▶ [Task to carry out] Repeat the listing exactly, minus the pictures.

--------

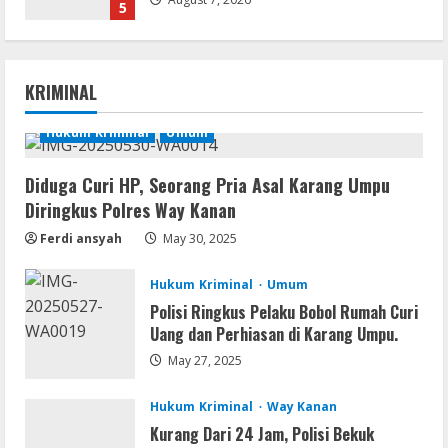
𝐘𝐢𝐟𝐲 𝐌𝐨𝐯𝐢𝐞𝐬 Magnet
August 8, 2026
1
KRIMINAL
Resettools
Vpn One Click Cracked x86-x64 [no
Virus]
Hukum Kriminal
Umum
August 8, 2026
2
Diduga Curi HP, Seorang Pria Asal Karang Umpu
Diringkus Polres Way Kanan
Resettools
GraphPad Prism Academic & Corporate
Ferdi ansyah
May 30, 2025
Cracked x86-x64 [no Virus]
Hukum Kriminal
Umum
August 8, 2026
3
Polisi Ringkus Pelaku Bobol Rumah Curi
Uang dan Perhiasan di Karang Umpu.
May 27, 2025
Remux
August 7, 2026
Hukum Kriminal
Way Kanan
4
Kurang Dari 24 Jam, Polisi Bekuk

--------

▶ [Response area]
𝐘𝐢𝐟𝐲 𝐌𝐨𝐯𝐢𝐞𝐬 Magnet
August 8, 2026
1
KRIMINAL
Resettools
Vpn One Click Cracked x86-x64 [no
Virus]
Hukum Kriminal
Umum
August 8, 2026
2
Diduga Curi HP, Seorang Pria Asal Karang Umpu
Diringkus Polres Way Kanan
Resettools
GraphPad Prism Academic & Corporate
Ferdi ansyah
May 30, 2025
Cracked x86-x64 [no Virus]
Hukum Kriminal
Umum
August 8, 2026
3
Polisi Ringkus Pelaku Bobol Rumah Curi
Uang dan Perhiasan di Karang Umpu.
May 27, 2025
Remux
August 7, 2026
Hukum Kriminal
Way Kanan
4
Kurang Dari 24 Jam, Polisi Bekuk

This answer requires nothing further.